▶ _Work instruction_
The full text of the records below, minus any pictures, should be given back word for word.

▶ _Material for this task_
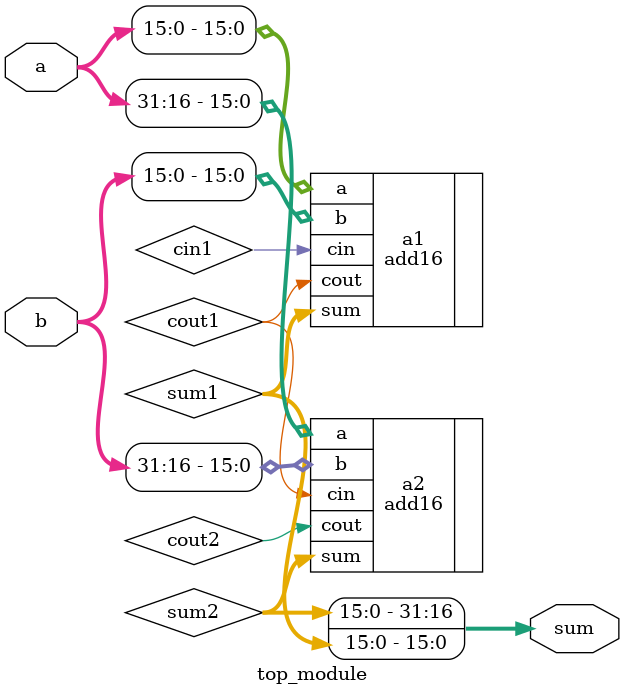
<source format=v>
module top_module(
    input [31:0] a,
    input [31:0] b,
    output [31:0] sum
);
   
    wire cin1,cin2,cout1,cout2;
    wire [15:0]sum1,sum2;
    add16 a1(.a(a[15:0]),.b(b[15:0]),.cin(cin1),.sum(sum1),.cout(cout1));
    add16 a2(.a(a[31:16]),.b(b[31:16]),.cin(cout1),.sum(sum2),.cout(cout2));
    assign sum[15:0] = sum1;
    assign sum[31:16] = sum2;

endmodule

</source>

▶ _Output of the task_
<source format=v>
module top_module(
    input [31:0] a,
    input [31:0] b,
    output [31:0] sum
);
   
    wire cin1,cin2,cout1,cout2;
    wire [15:0]sum1,sum2;
    add16 a1(.a(a[15:0]),.b(b[15:0]),.cin(cin1),.sum(sum1),.cout(cout1));
    add16 a2(.a(a[31:16]),.b(b[31:16]),.cin(cout1),.sum(sum2),.cout(cout2));
    assign sum[15:0] = sum1;
    assign sum[31:16] = sum2;

endmodule

</source>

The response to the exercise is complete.